Kunnen wij in dit leven al tot volmaakte heiligheid komen? Johannes zegt: wie uit God geboren is, zondigt niet (1 Joh. 3 : 9). Hoe zit het dan met het komen tot volmaaktheid? John Wesley (die leefde in het midden van de achttiende eeuw) heeft zich op dit punt duidelijk uitgeproken. Hij sprak van een tweede werk der genade, onderscheiden van en gewoonlijk volgend op de nieuwe geboorte (de bekering). Bij deze 'tweede zegen' (zoals de aanhangers van Wesley dat noemden) verwijdert Gods Geest alle zondige bedoelingen uit het hart van een christen. Daardoor is al zijn mentale en emotionele energie vanaf dat moment erop gericht God en de naaste lief te hebben: en liefde die lijkt op de liefde van Christus en die van bovennatuurlijke aard is.

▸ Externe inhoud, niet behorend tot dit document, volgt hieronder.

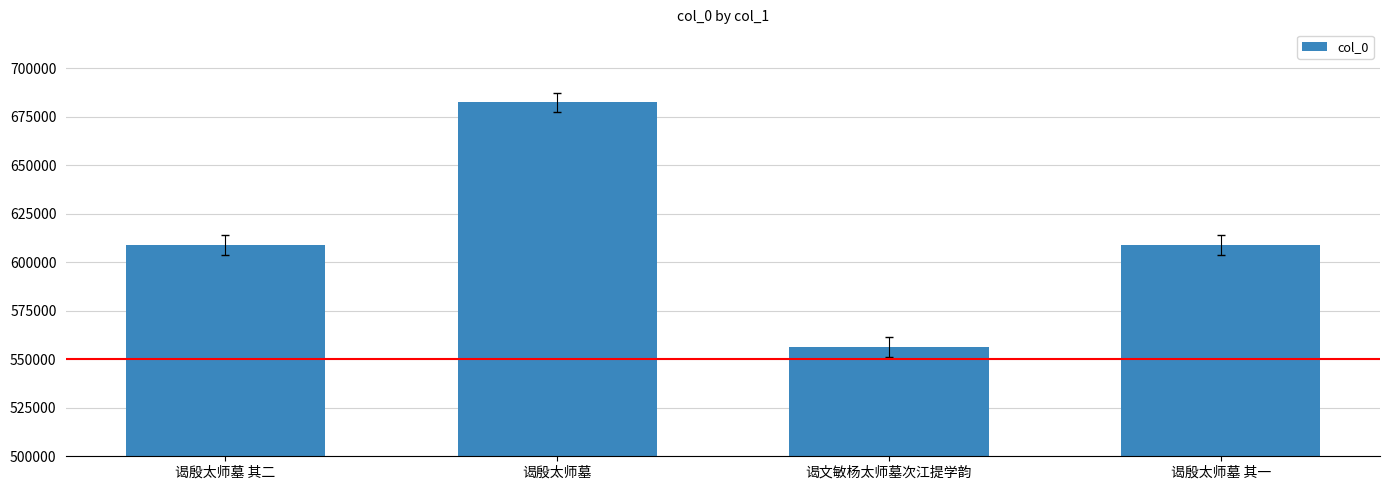

Between 谒殷太师墓 其一 and 谒文敏杨太师墓次江提学韵, which is larger?

谒殷太师墓 其一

Een positieve kant van dit alles is het verlangen naar de gave van heiliging die erdoor werd opgeroepen. Dit laatste heeft duizenden de ervaring van Gods liefde gebracht. Methodisten uit vroeger dagen (William Booth, Oswald Chambers e.a.) zijn door deze invloed grote zangers geworden van Gods lof en ook aanhoudende bidders en moedige arbeiders in de wijngaard des Heeren. Hun ziel werd er als het ware door verruimd.

De gedachten die Wesley heeft ontwikkeld over het hogere leven van een christen, waarbij hij stelt dat hij volmaakt is en niet zondigt, zijn vandaag in allerlei groepen volop aanwezig. Het zou te ver voeren te laten zien op welke wijze dit denken doorwerkt. We blijven wel met een aantal vragen zitten. Het bijbels bewijs is niet overtuigend. De teksten waarop Wesley zich beroept zijn of beloften over en oproepen tot heiliging, of nieuwtestamentische verklaringen dat christenen tot op zekere hoogte nu werkelijk bevrijd zijn van de zonde.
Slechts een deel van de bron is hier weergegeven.